==== TEXT FOR ANALYSIS

Meet the Four Women Who Will Run Antarctica’s ‘Penguin Post Office’
Selected from 6,000 applicants, the workers will spend five months counting penguins and sending mail from the seventh continent
They won’t have a flushing toilet or running water. And their black-and-white “coworkers” will be pretty stinky. But four lucky women from the United Kingdom will have the experience of a lifetime while running Antarctica’s “Penguin Post Office” this winter.
The women—Clare Ballantyne, Mairi Hilton, Natalie Corbett and Lucy Bruzzone—will spend November through March running the Port Lockroy post office, museum and gift shop, a gig that also involves keeping tabs on a colony of 1,500 gentoo penguins.
They’ll be thousands of miles from the creature comforts of home, showering only on visiting ships, using a bucket for a toilet and sleeping in bunk beds. With limited internet access, their primary method of communicating with the outside world will be via snail mail.
Nevertheless, the women say they’re eager to get started in their new roles on Goudier Island, which sits off the coast of the seventh continent.
Clare Ballantyne, a 23-year-old from Lincolnshire, England, who will serve as the Port Lockroy postmaster, is most looking forward to “taking in the cacophony and pungent smell of the penguins, the backdrop of the glaciers and Fief mountains and being able to call [Goudier Island] home for the next few months,” she says in a statement, as reported by CBS News’ Caitlin O’Kane.
In her new position, Ballantyne will be responsible for sending roughly 70,000 pieces of mail to more than 100 countries from the world’s southernmost post office. She recently completed a master’s degree in earth sciences at Oxford University.
Her colleague, Lucy Bruzzone, got the coveted job of base leader, a position that entails coordinating ship visits, working with expedition leaders and managing the Port Lockroy team. Bruzzone, 40, has experience living in the Arctic after spending three months exploring Svalbard, a Norwegian-governed archipelago not far from the North Pole. She’s also worked as a program director at the Cambridge Institute for Sustainability Leadership.

========
==== EXTRACTED ENTRIES

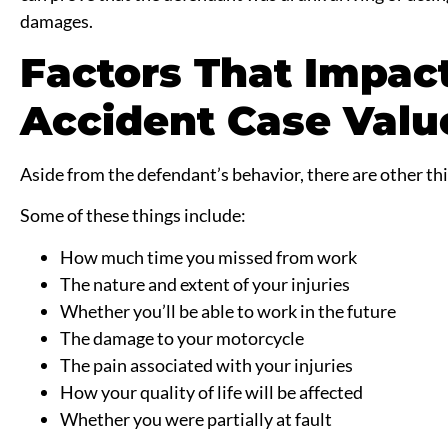
damages.
Factors That Impac
Accident Case Valu
Aside from the defendant’s behavior, there are other thi
Some of these things include:
How much time you missed from work
The nature and extent of your injuries
Whether you’ll be able to work in the future
The damage to your motorcycle
The pain associated with your injuries
How your quality of life will be affected
Whether you were partially at fault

========

> DIRECTIONS FOR THIS TASK
According to the article on Antarctica's "Penguin Post Office", how many gentoo penguins are in the colony the four women will keep track of?

> TASK SOLUTION
1,500